Vos tâches.
• a. Recopiez, dans le texte sur le passage éclair à Paris, le passage allant de « Évidemment, cela ne » jusqu'à « nos hommes politiques. ».
• b. Selon le texte sur le passage éclair à Paris, combien d'heures a duré ce séjour dans la capitale ?
• c. Reprenez le texte sur le passage éclair à Paris et poursuivez-le après sa dernière phrase.

Texte.
++++++++++++++++++++
Paris, Gare du Nord : Je descends !


Durée de lecture : 3mn 27s

Cette semaine, je suis monté à la capitale pour un passage éclair de 26 heures. Anecdotique ? … Pas vraiment.

Parisien, pour y avoir habité et travaillé près de 40 ans, cela fait maintenant 14 années que je vis à la campagne, dans le sud-est de la France (Oh zut ! je vous ai presque donné mon âge).
Je savais être un privilégier et posséder une qualité de vie enviable, mais je ne savais pas à quel point je pouvais être … « décalé ».
Sans être tout à fait un ermite, disons que j’ai le temps de réfléchir. Oh bien sûr, j’ai la chance de pouvoir voyager régulièrement, et je me tiens au courant de l’évolution du monde « extérieur » en surfant sur Internet ou sur des stations de radios spécialisées, mais aussi importantes et précises que soient les informations auxquelles j’accède, j’ai la grâce de pouvoir garder une distance observatrice. Et lorsque je sors de mon cocon, je m’adresse le plus souvent à des gens que je choisis, qu’il s’agisse de professionnels, de relations ou d’amis. Lorsque je me décide à sortir en ville, je choisis l’heure, le lieu et l’activité.
En somme, je suis tel ces jeunes gens qui s’isolent dans un monde virtuel en grands virtuoses des joysticks les plus sophistiqués. Il me plaît de croire que ma différence est de le faire sans avoir besoin de suivre les scénarios experts des jeux vidéos.

Évidemment, cela ne m’empêche pas de porter un regard sur le monde et la France. Je nourris de fortes convictions, mais je vous rassure, je suis aussi pétri de doutes. Je ne peux m’empêcher de porter également des jugements sur mes concitoyens, notre démocratie et immanquablement, sur nos hommes politiques.
Vous me direz que je ne suis pas le seul. D’autres agissent de la sorte en restant bien calés dans leur fauteuil, les yeux rivés à leur platitude d’écran de télévision, abordant le monde à travers le regard des journalistes et les épisodes de séries bien formatées.
++++++++++++++++++++
Données fournies.
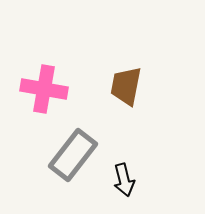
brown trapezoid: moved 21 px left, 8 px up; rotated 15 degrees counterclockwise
++++++++++++++++++++
Réponses rédigées.
• a.
Évidemment, cela ne m’empêche pas de porter un regard sur le monde et la France. Je nourris de fortes convictions, mais je vous rassure, je suis aussi pétri de doutes. Je ne peux m’empêcher de porter également des jugements sur mes concitoyens, notre démocratie et immanquablement, sur nos hommes politiques.

• b. Il a duré 26 heures.

• c.
Et alors ? Vous dites-vous très certainement en lisant ces quelques lignes …
Et bien, cette semaine, j’ai été amené à fréquenter, en deux occasions, un endroit que je croyais bien connaître. Un endroit que j’avais traversé très souvent dès l’adolescence venue : La Gare du Nord.
Et la Gare du Nord m’a fait comprendre, en deux heures, combien Paris m’était une ville familière, une ville où je savais retrouver instinctivement mes marques, mais aussi combien ma vie de parisien et de banlieusard n’était à présent qu’un souvenir bien éloigné de la réalité d’aujourd’hui.
Car ce n’est pas une théorie, ni même un concept : plus le temps passe, plus les choses évoluent, plus elles s’accélèrent.
Nul doute, désormais, je vis en parfait décalage avec une France que je croyais connaître. Et figurez-vous que je l’ai compris en plongeant dans les entrailles de la Gare du Nord !

À la tombée de la nuit,
J’ai vu une gare moderne et des rames transiliennes d’une technologie patente et aux intérieurs magnifiques.
J’ai vu un monde souterrain que se partageaient boutiques et vendeurs à la sauvette ; j’ai vu des couloirs bondés où la vraie et fausse misère se côtoient sans gêne et sans heurts ; je n’ai pas entendu de musiciens.
J’ai vu un hall de gare où le sport national semble être de bousculer sans ménagement ceux que l’on croise ; j’ai vu des écouteurs et des casques sur bien des oreilles ; j’ai vu des discussions, des disputes solitaires ; j’ai aussi entendu une jeune femme en grande discussion téléphonique avec son amoureux, et qui me fixait sans aucune pudeur.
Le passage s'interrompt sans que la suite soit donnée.